### PROVIDED DATA ###

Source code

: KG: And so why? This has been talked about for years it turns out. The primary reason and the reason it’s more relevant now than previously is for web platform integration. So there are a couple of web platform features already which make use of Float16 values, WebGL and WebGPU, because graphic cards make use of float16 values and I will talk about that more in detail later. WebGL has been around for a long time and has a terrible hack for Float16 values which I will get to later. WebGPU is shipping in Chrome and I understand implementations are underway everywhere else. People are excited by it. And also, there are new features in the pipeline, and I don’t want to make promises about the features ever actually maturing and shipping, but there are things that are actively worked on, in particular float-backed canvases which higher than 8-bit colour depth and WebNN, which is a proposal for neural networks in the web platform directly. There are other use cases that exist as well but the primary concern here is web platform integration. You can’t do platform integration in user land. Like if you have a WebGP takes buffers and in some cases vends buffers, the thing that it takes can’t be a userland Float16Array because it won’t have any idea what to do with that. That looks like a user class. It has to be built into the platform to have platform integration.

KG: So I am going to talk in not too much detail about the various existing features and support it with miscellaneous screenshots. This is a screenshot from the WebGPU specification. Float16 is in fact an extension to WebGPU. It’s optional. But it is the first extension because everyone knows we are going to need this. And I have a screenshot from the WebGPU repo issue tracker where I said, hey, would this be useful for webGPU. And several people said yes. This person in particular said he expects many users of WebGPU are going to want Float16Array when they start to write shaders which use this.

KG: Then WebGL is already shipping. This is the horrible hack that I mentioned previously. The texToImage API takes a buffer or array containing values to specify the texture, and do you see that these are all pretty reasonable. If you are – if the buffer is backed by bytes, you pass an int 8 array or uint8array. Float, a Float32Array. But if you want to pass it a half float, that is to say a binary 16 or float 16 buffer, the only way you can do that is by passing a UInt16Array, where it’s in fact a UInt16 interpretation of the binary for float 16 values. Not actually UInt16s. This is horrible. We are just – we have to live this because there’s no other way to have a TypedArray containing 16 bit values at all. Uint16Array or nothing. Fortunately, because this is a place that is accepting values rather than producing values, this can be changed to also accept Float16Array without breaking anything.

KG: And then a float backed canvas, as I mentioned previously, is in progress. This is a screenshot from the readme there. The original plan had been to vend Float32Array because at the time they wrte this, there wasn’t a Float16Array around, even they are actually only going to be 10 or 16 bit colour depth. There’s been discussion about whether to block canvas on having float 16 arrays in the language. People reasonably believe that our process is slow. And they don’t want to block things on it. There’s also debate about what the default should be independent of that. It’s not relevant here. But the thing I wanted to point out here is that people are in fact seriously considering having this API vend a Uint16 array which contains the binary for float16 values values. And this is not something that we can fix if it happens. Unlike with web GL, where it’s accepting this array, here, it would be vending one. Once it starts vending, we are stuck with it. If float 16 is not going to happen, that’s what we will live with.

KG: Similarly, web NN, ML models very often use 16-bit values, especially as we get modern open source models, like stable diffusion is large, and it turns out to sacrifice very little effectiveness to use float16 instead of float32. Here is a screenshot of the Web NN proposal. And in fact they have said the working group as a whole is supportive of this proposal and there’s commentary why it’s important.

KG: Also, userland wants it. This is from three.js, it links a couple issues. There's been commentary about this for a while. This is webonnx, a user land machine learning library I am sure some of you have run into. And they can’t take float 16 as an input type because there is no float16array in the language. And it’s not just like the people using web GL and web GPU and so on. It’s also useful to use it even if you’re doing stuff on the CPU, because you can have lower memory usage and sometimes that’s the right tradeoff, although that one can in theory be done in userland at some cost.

###

= TASK TO CARRY OUT =
Please duplicate the items from the line containing "KG: Similarly, web" through the final line of the items, keeping every line the same.

= RESULT BELOW =
KG: Similarly, web NN, ML models very often use 16-bit values, especially as we get modern open source models, like stable diffusion is large, and it turns out to sacrifice very little effectiveness to use float16 instead of float32. Here is a screenshot of the Web NN proposal. And in fact they have said the working group as a whole is supportive of this proposal and there’s commentary why it’s important.

KG: Also, userland wants it. This is from three.js, it links a couple issues. There's been commentary about this for a while. This is webonnx, a user land machine learning library I am sure some of you have run into. And they can’t take float 16 as an input type because there is no float16array in the language. And it’s not just like the people using web GL and web GPU and so on. It’s also useful to use it even if you’re doing stuff on the CPU, because you can have lower memory usage and sometimes that’s the right tradeoff, although that one can in theory be done in userland at some cost.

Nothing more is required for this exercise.